SELECTED TEXT:
The President’s candor | Lifestyle.INQ

OCTOBER 27, 2022

I wept in disbelief listening to a witness at a Senate hearing, a confessed member of the so-called Davao Death Squad, as he told in gruesome detail his story of human beings being thrown alive to crocodiles, or gutted or chopped up to feed fish, or mummy-wrapped in packing tape and dumped somewhere labeled in death as dope pushers or otherwise bad examples.

 

This murder style is signature Duterte, he said, indicting the former Davao City mayor and now president.

 

Indeed, Duterte’s allies promptly rallied to do damage control. The promptest was Alan Cayetano. In more than an hour of interpellation, he produced, out of nowhere, an assortment of tapes, hoping to catch the witness in his ignorance of the nuances of packing tapes; true enough, he didn’t know the difference between packing and masking, and only knew dead men were wrapped in them.

RAW DATA:
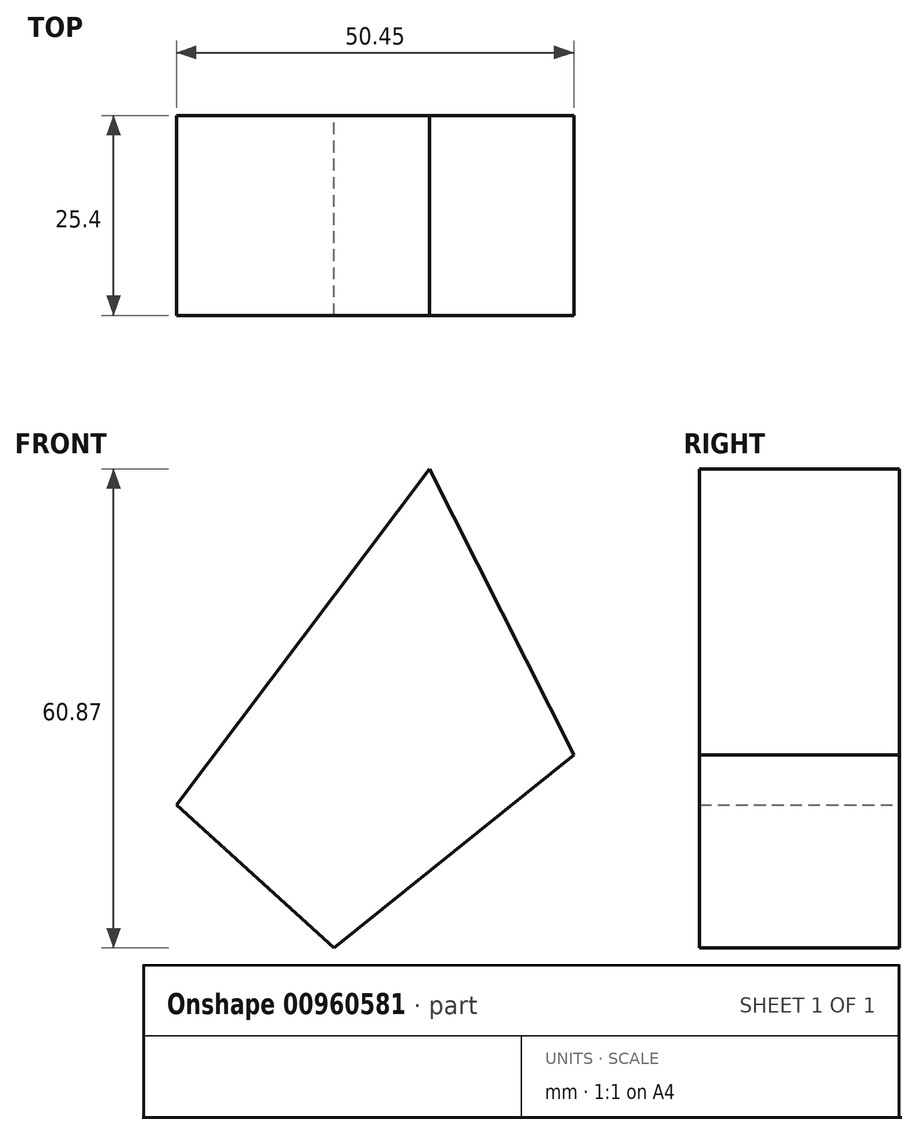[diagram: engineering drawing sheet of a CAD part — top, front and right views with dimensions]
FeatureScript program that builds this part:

JOB 1:
In the column about the Senate hearing, which of Duterte's allies was the quickest to do damage control?
JOB 2:
In the column about the Senate hearing, why did Alan Cayetano bring out an assortment of tapes during his interpellation?
JOB 3:
Carry the column about the Senate hearing on past its last sentence.
The material has no connection to the column about the Senate hearing.

WRITTEN REPLY 1:
Alan Cayetano.

WRITTEN REPLY 2:
He hoped to catch the witness in his ignorance of the fine differences between kinds of packing tape. The witness indeed could not tell packing tape from masking tape and knew only that dead men were wrapped in them.

WRITTEN REPLY 3:
At any rate, the chairperson of the inquiring committee, Leila de Lima, was unseated by the Duterte’s majority in the Senate, and began to be demolished by his lieutenants from all fronts in a job that definitely lacked not only moral but general finesse. But it was Duterte’s silence for a few days after the bombshell revelations that I found quite intriguing.

 

Edgar Matobato’s testimony will forever haunt me, and what made it doubly disturbing was that I had heard it before and heard it from Duterte himself as president-elect. He had promised to fatten the fish with the bodies of drug users and pushers, and owned to the Davao Death Squad. He had even admitted that, as a prosecutor, he had planted evidence on suspects, a necessary evil for a successful prosecution, he contended.

 

Now, when I see guns and drug paraphernalia strewn around unshod victims, I can’t help but wonder if they might have been planted, too. I almost wish the president would lie sometimes, if only to spare me the shock.

 

But no; he’d even go out of his way to shame his own men by contradicting them, leaving them twisting in the wind, as they face the nation or the world pathetically struggling to soften his utterances.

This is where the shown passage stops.